Y a aucun monde dans lequel c'est une solution de vacances intelligente de traîner sa grosse maison avec tout le même crisse de confort, pour aller te câlisser sur un terrain de 20 pieds par 20 pieds pendant tout l'été, en ayant bien pris soin de polluer l'atmosphère et d'encombre le véritable trafic déjà difficile des routes québécoises.
Pis c'est vrai que c'est cool le Trou de la fée.
Pis si tu avais pensé à ton affaire à l'avance, on aurait été prendre une bière à la microbrasserie du Lac à St-Gédéon, pis je t'aurais fait des steaks sur mon barbecue.
Criss t'es venu chez nous comme par hasard la seule semaine que j'étais là dans l'été!!!!!!!!
T'avais rien qu'à être dans le bottin maudit calisse! Tu viens de crisser à terre la réputation d'hospitalité de ta ville!
C'est vrai qu'ils sont mourants les campeurs. Quand j'étais jeune, mes parents nous faisaient passer l'été au camping. À l'adolescence j'ai refusé de les suivre. Eille, des clôtures en bouchons de bouteilles de bière ou en galons d'eau de javel...

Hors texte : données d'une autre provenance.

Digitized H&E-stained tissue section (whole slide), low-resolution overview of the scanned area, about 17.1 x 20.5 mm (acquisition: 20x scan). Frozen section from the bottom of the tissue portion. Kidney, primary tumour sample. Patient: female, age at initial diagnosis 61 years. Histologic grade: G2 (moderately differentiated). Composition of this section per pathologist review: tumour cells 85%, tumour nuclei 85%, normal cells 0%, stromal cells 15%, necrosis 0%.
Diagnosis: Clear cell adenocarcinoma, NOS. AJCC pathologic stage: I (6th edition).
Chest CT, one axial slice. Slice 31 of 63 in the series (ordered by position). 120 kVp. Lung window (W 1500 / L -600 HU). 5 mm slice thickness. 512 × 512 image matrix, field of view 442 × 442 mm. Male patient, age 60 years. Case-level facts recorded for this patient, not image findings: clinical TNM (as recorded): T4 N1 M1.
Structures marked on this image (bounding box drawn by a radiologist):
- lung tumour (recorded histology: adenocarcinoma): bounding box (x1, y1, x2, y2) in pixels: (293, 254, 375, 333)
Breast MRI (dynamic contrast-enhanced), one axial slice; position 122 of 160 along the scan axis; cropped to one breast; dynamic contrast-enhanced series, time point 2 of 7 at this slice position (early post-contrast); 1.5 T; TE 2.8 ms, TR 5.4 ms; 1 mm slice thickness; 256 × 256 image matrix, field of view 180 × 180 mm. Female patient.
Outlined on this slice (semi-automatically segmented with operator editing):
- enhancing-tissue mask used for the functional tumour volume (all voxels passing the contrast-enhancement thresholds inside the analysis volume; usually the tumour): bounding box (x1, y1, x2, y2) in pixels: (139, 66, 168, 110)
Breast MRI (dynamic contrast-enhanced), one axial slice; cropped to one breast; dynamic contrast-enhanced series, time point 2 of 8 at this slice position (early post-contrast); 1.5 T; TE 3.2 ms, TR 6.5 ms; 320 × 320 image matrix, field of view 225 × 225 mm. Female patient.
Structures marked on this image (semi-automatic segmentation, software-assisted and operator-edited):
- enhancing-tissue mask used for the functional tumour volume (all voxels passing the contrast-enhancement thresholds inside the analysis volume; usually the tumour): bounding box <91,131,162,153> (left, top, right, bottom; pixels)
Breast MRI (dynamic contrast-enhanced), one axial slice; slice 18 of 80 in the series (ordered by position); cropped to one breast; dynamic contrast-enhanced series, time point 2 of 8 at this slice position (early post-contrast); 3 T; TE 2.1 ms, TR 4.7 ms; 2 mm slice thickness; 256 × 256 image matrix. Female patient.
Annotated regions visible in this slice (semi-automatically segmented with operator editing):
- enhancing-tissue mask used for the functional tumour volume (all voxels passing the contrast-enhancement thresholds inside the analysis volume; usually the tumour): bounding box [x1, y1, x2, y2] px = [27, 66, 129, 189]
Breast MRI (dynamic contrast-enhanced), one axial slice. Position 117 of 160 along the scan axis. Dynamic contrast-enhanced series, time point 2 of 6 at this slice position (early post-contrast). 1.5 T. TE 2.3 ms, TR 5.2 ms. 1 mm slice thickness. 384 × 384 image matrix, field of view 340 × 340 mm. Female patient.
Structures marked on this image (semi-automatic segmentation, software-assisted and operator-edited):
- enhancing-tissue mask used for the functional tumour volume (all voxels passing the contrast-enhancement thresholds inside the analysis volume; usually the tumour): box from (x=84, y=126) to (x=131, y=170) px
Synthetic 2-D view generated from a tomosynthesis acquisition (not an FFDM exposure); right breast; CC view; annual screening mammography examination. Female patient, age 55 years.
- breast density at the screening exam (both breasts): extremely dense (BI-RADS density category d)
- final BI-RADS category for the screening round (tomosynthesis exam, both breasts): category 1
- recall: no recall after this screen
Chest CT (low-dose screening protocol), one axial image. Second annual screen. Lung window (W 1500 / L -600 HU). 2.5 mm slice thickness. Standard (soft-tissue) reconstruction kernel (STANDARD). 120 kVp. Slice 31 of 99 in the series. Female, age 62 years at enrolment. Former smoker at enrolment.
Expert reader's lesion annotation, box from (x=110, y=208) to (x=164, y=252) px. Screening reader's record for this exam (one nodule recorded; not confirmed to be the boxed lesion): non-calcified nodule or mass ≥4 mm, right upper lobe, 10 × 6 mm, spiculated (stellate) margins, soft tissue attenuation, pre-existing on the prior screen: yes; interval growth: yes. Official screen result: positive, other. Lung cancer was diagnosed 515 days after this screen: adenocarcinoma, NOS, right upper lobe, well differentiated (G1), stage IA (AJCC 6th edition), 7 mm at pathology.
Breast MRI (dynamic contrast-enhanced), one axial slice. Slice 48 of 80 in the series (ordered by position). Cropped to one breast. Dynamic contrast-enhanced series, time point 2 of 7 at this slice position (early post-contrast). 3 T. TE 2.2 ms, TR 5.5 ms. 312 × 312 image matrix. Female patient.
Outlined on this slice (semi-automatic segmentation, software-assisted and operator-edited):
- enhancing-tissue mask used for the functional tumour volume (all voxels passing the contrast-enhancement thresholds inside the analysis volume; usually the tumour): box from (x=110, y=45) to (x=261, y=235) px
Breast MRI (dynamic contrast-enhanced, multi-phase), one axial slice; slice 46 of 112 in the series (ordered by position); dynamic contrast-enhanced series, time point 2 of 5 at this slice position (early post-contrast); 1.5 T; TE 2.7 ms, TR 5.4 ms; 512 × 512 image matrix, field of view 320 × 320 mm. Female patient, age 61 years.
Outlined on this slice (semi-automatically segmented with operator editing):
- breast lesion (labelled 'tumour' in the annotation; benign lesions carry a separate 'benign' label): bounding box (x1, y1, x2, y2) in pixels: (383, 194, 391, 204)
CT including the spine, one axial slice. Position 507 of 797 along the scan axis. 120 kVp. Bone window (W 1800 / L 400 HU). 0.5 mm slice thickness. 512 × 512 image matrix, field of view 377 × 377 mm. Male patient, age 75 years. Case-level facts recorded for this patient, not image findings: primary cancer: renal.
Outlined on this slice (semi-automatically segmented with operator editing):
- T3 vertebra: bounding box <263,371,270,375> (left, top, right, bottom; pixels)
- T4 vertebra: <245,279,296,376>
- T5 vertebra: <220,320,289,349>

Bien contente que tu es passé une belle été et que tu en sors la tête pleins de souvenirs.
HAHAHAHAHAHAH Oh God ! j'aurais freaké à la place de Aimepé !!! Et la shot des sandales ! Mouahahaha ! je note aussi :D
J'suis pas fana de camping, mais j'ai pris des notes ;)
T'es dont ben drôle! Même si c'est pas ton but!
Je vais faire lire ça à mes parents, baby boomers qui viennent de se procurer un beau Winnebago!
Au moins, ils ont le mérite de se promener avec....ils restent pas stâllés au camping ste madeleine...
Quand tu te promène avec, c'est justifié d'en avoir un je pense (c'est quand même cher, mais bon, si t'as le cash, fais ce que tu veux avec). Comme tu dis, c'est de se staller à quelque part qui est le problème!